Оставшись одна, Ицин стояла посреди пустой комнаты, в которой до сих пор витал слабый аромат мази, что втирали в её руки, — теперь этот запах вызывал у неё только раздражение. Словно пытался утешить. Словно жалел.
А она не хотела жалости.
В груди пульсировала злоба, как рана под бинтом. Её разрывали на части стыд, ярость, унижение. Чжэнь. Его ухмылка, ленивый взгляд, как будто он не сидел в зале борделя, где могла оказаться его собственная сестра, а просто зашёл скоротать вечер, будто это обычная чайная, а не место, где продают чью-то жизнь за звон монет.

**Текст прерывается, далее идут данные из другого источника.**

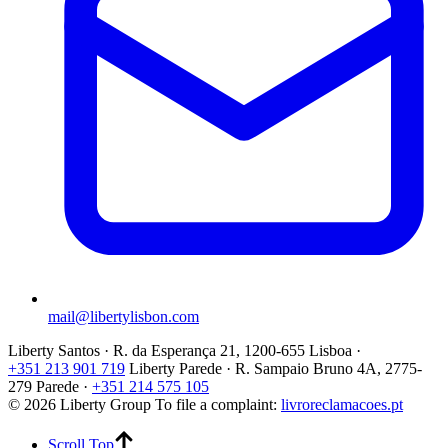
mail@libertylisbon.com
Liberty Santos · R. da Esperança 21, 1200-655 Lisboa ·
+351 213 901 719
Liberty Parede · R. Sampaio Bruno 4A, 2775-
279 Parede ·
+351 214 575 105
© 2026 Liberty Group
To file a complaint:
livroreclamacoes.pt
Scroll Top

Ицин подошла к сундуку, рывком распахнула крышку и вытащила свёрнутый платок. Развернула его, и на ладонь упала булавка.
Булавка шаманки.
Чёрный камень на ней мерцал тусклым светом, как глаз ночного зверя. Ицин не отводила взгляда. Она вертела булавку в пальцах, как острый осколок памяти. Камень холодил кожу, и всё же от него будто исходило тепло — но злое и едкое. Будто даже он насмехался над ней.
— Ты видел, — прошептала она, сжимая булавку и обращаясь к Чжэню, — Ты знал, но всё равно пришёл.
Губы задрожали, но слёзы не пришли. В ней не осталось места для них.
Только для ненависти. И для чего-то ещё — нового, тёмного, странного, как та вода, что зашипела под ее прикосновениями.